I move about the earth slowly or rapidly, riding the winds or the liquid waves. My particles can align themselves into a string of beads or cluster like grapes, abiding my will.  

Overall I like my way of being. Heat and cold have had no influence so far. There is no physical pain or discomfort; there is no physical pleasure either. In time I hope to figure out the intricacies of my being.

All the places I missed in my former life are open to me. I perched on top of a snow- covered pine tree in Alaska, snuggled up with a homeless person in New York City, invaded the ear of a giraffe in Kenya and cumulated on top of a road bomb in Iraq. That was tricky; I did not know the outcome of that one. It took awhile for my particles to assemble again. In the process I discovered that only violent demise meets this fate. My scattered particles bumped into the soldier’s, and danced a confused tango, trying to connect but not quite fitting. What a thrilling experience this was for me. When the dust settled so did the particles.    

After that incident I developed this theory that our DNA was close but not a match. I don’t know if I ever find a mate. My belief is that 99 percent of the DNA has to be the same to connect with another whisper of air particles whose magnetic field is within the realm of mine. I dream about it, because the psychological pleasures would be doubled and the sorrows would be shared.  

Sometime I wish I could interfere but I can’t. I longed to warm the homeless man or to warn the American soldier, but it is not my place. My only consolation is that the soldier too became a whisper of air. I’ve learned to endure the emotional turmoil of the living entities around me.
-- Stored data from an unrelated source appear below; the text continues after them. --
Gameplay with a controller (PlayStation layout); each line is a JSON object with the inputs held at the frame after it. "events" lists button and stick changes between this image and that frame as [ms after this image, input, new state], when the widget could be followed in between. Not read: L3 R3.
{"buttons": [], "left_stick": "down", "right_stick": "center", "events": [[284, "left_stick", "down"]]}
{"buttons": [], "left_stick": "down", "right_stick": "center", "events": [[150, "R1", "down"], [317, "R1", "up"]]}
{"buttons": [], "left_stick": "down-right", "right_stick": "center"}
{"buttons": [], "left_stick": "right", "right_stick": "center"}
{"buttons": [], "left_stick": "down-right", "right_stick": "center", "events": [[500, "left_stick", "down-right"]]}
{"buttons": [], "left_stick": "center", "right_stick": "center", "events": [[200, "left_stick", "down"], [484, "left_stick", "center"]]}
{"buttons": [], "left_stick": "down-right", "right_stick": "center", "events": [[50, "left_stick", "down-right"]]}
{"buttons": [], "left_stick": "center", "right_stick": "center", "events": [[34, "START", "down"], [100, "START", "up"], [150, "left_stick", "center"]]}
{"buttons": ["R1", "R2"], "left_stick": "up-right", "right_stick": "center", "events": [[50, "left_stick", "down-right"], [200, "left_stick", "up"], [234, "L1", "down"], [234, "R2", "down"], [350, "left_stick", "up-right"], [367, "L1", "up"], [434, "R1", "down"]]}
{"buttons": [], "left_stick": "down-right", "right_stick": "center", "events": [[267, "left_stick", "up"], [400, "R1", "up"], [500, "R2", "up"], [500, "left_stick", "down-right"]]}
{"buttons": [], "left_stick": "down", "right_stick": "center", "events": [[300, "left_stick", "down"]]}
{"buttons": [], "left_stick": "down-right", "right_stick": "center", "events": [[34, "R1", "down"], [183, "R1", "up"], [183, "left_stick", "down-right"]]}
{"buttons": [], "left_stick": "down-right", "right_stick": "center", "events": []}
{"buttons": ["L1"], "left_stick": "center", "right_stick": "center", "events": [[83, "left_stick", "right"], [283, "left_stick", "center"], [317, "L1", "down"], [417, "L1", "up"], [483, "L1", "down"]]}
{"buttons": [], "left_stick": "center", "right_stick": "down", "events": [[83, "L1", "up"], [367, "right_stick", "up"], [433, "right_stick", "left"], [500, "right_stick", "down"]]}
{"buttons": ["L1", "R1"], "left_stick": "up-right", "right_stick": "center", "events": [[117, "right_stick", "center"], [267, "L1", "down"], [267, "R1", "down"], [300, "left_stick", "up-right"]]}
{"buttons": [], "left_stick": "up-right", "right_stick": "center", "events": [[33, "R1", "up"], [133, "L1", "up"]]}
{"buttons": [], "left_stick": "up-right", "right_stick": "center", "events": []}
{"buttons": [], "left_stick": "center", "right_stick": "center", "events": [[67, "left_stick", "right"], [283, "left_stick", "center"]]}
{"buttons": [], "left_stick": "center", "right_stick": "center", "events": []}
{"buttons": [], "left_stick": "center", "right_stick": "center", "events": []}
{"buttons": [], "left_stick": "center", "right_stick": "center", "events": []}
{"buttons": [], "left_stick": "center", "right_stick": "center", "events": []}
It took a while for me to harden and to accept this state of being just a powerless observer.  

I’m unclear whether I hate my killer. The experience he brought upon me is infinitely more interesting than the life I led before. Early on, because I could, I went to find him.  He was rotting away in a jail cell, imprisoned by four walls and by his physical being, while I’m free and liberated. Since he is awaiting his execution on the electric chair, I expect, he too will become zephyr.